→ **Aim of the exercise**
Begin at the line containing "1,1,$1+$1,$8,$9*" in the data below and go on through the line containing "X175500000Y-93987500D03*", repeating each line exactly; include both ends and no other line.

→ **Data section**
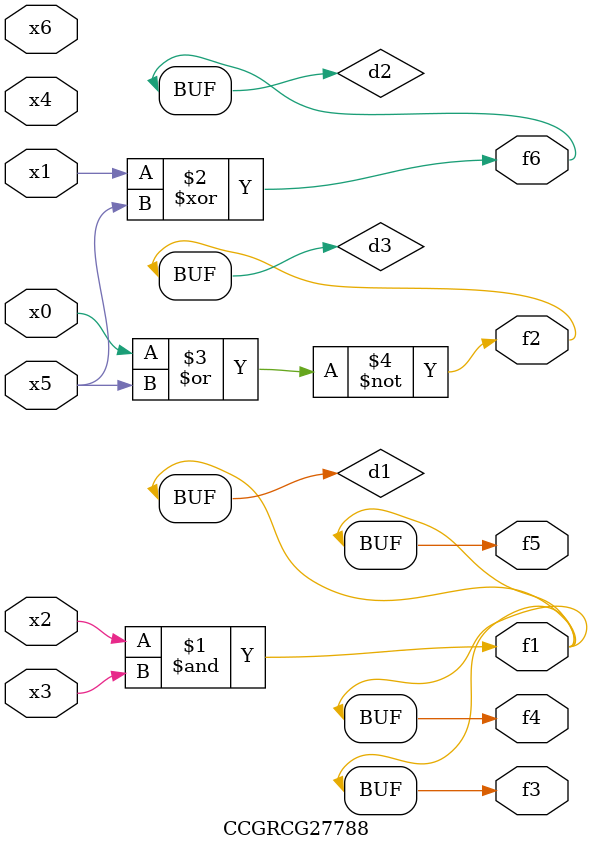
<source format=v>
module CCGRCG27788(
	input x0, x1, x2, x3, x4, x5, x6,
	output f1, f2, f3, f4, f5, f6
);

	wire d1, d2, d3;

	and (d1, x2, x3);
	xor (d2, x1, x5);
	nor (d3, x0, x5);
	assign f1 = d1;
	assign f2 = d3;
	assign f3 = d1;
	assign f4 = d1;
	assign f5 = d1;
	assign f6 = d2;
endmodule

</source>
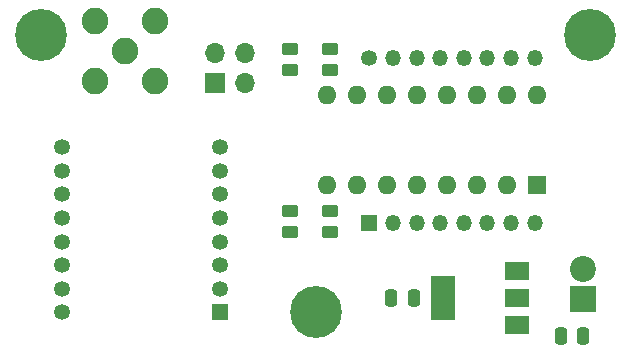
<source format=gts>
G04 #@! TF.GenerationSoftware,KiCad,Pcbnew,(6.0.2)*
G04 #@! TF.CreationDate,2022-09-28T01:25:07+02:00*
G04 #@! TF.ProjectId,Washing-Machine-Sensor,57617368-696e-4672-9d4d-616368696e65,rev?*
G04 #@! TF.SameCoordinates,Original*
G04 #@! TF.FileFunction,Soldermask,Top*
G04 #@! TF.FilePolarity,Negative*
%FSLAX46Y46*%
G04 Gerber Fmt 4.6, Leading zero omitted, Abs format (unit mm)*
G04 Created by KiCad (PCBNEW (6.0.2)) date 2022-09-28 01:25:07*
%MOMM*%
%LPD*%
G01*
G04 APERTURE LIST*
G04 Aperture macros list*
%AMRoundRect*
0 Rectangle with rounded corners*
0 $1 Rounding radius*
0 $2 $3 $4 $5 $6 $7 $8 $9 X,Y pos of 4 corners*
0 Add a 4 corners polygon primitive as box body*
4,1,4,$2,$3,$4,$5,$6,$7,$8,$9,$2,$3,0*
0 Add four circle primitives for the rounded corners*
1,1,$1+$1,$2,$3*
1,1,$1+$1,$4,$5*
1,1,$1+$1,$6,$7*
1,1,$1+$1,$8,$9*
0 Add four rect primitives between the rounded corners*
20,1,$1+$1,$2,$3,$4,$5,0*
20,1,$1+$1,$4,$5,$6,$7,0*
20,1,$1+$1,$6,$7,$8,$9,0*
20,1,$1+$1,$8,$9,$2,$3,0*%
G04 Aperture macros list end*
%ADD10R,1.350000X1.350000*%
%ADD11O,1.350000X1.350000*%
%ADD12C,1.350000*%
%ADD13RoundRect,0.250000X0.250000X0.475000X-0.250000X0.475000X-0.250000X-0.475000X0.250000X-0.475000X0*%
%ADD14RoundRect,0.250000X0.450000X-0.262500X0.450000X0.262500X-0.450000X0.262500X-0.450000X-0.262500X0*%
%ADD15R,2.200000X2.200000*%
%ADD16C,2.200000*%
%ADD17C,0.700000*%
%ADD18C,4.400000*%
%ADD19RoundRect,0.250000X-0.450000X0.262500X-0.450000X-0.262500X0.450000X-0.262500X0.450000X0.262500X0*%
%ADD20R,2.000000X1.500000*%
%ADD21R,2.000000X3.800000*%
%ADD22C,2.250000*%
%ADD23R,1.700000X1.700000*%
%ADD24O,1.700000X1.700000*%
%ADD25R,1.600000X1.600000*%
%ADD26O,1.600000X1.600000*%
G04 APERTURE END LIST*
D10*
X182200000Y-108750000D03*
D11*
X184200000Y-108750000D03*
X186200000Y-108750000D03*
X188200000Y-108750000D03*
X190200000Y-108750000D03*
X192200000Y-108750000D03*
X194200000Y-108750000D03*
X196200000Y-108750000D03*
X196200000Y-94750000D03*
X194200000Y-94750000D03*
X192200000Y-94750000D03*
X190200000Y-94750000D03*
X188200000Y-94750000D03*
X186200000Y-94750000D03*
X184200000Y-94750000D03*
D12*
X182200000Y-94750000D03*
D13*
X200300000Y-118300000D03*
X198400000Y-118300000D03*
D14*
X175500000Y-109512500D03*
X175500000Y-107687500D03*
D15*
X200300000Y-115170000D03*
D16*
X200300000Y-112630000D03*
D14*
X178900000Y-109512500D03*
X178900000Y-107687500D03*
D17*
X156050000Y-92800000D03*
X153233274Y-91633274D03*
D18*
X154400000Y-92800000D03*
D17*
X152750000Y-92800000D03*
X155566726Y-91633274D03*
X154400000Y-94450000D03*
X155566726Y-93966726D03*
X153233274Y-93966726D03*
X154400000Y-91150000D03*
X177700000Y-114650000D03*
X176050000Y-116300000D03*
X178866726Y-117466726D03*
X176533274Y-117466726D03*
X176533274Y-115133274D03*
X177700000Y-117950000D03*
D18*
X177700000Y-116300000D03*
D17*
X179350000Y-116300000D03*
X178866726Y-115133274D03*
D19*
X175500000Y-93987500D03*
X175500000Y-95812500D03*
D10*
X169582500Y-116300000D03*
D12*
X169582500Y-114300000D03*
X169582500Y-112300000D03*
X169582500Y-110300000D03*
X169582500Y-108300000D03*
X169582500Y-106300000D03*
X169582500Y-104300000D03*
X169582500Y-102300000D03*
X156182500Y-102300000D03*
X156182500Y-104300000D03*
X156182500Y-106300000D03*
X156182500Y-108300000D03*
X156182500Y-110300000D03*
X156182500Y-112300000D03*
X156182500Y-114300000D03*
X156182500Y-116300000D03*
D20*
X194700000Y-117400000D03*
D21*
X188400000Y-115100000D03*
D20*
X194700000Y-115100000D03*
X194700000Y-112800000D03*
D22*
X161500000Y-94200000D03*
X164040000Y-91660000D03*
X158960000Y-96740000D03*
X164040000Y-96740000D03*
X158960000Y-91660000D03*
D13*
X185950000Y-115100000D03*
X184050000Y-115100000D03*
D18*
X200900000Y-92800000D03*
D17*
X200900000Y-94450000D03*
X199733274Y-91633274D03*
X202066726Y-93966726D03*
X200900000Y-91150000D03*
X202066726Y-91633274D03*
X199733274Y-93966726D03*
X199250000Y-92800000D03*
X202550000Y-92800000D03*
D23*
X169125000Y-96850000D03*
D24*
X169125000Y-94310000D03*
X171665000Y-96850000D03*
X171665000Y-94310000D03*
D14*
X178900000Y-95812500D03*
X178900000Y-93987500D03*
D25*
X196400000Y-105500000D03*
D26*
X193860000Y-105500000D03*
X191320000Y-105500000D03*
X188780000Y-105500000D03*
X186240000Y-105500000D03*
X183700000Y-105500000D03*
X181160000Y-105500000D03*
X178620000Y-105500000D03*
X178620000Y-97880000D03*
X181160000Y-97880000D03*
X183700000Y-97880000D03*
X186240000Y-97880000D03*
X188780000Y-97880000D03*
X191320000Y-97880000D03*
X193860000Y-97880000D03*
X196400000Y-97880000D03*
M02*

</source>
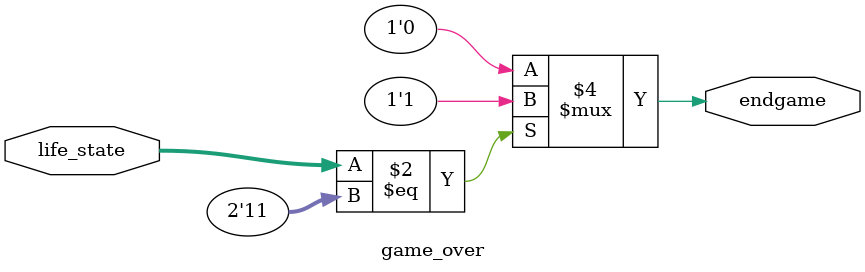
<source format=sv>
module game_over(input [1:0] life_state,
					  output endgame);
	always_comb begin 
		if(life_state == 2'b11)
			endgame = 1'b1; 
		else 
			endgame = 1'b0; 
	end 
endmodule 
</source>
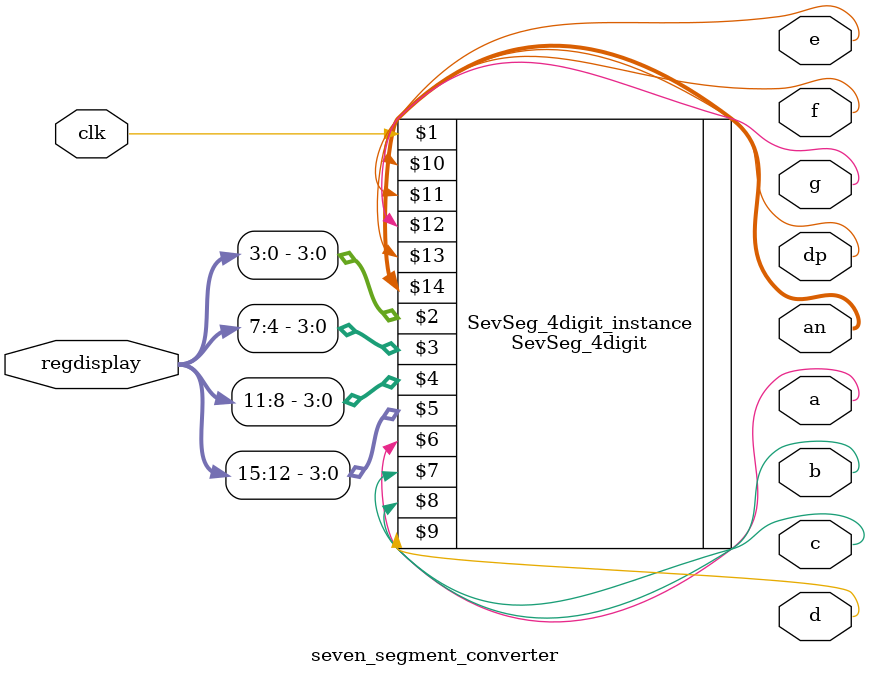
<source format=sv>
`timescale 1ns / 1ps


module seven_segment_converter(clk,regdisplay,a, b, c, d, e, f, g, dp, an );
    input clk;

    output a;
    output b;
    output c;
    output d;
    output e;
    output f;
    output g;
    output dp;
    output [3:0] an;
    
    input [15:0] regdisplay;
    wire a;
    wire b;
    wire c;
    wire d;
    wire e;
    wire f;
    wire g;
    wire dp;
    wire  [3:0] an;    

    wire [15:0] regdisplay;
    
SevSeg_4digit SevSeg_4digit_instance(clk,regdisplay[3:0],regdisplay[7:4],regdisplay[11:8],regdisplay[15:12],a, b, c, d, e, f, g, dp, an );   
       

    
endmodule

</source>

→ **Answer for this exercise**
1,1,$1+$1,$8,$9*
0 Add four rect primitives between the rounded corners*
20,1,$1+$1,$2,$3,$4,$5,0*
20,1,$1+$1,$4,$5,$6,$7,0*
20,1,$1+$1,$6,$7,$8,$9,0*
20,1,$1+$1,$8,$9,$2,$3,0*%
G04 Aperture macros list end*
%ADD10R,1.350000X1.350000*%
%ADD11O,1.350000X1.350000*%
%ADD12C,1.350000*%
%ADD13RoundRect,0.250000X0.250000X0.475000X-0.250000X0.475000X-0.250000X-0.475000X0.250000X-0.475000X0*%
%ADD14RoundRect,0.250000X0.450000X-0.262500X0.450000X0.262500X-0.450000X0.262500X-0.450000X-0.262500X0*%
%ADD15R,2.200000X2.200000*%
%ADD16C,2.200000*%
%ADD17C,0.700000*%
%ADD18C,4.400000*%
%ADD19RoundRect,0.250000X-0.450000X0.262500X-0.450000X-0.262500X0.450000X-0.262500X0.450000X0.262500X0*%
%ADD20R,2.000000X1.500000*%
%ADD21R,2.000000X3.800000*%
%ADD22C,2.250000*%
%ADD23R,1.700000X1.700000*%
%ADD24O,1.700000X1.700000*%
%ADD25R,1.600000X1.600000*%
%ADD26O,1.600000X1.600000*%
G04 APERTURE END LIST*
D10*
X182200000Y-108750000D03*
D11*
X184200000Y-108750000D03*
X186200000Y-108750000D03*
X188200000Y-108750000D03*
X190200000Y-108750000D03*
X192200000Y-108750000D03*
X194200000Y-108750000D03*
X196200000Y-108750000D03*
X196200000Y-94750000D03*
X194200000Y-94750000D03*
X192200000Y-94750000D03*
X190200000Y-94750000D03*
X188200000Y-94750000D03*
X186200000Y-94750000D03*
X184200000Y-94750000D03*
D12*
X182200000Y-94750000D03*
D13*
X200300000Y-118300000D03*
X198400000Y-118300000D03*
D14*
X175500000Y-109512500D03*
X175500000Y-107687500D03*
D15*
X200300000Y-115170000D03*
D16*
X200300000Y-112630000D03*
D14*
X178900000Y-109512500D03*
X178900000Y-107687500D03*
D17*
X156050000Y-92800000D03*
X153233274Y-91633274D03*
D18*
X154400000Y-92800000D03*
D17*
X152750000Y-92800000D03*
X155566726Y-91633274D03*
X154400000Y-94450000D03*
X155566726Y-93966726D03*
X153233274Y-93966726D03*
X154400000Y-91150000D03*
X177700000Y-114650000D03*
X176050000Y-116300000D03*
X178866726Y-117466726D03*
X176533274Y-117466726D03*
X176533274Y-115133274D03*
X177700000Y-117950000D03*
D18*
X177700000Y-116300000D03*
D17*
X179350000Y-116300000D03*
X178866726Y-115133274D03*
D19*
X175500000Y-93987500D03*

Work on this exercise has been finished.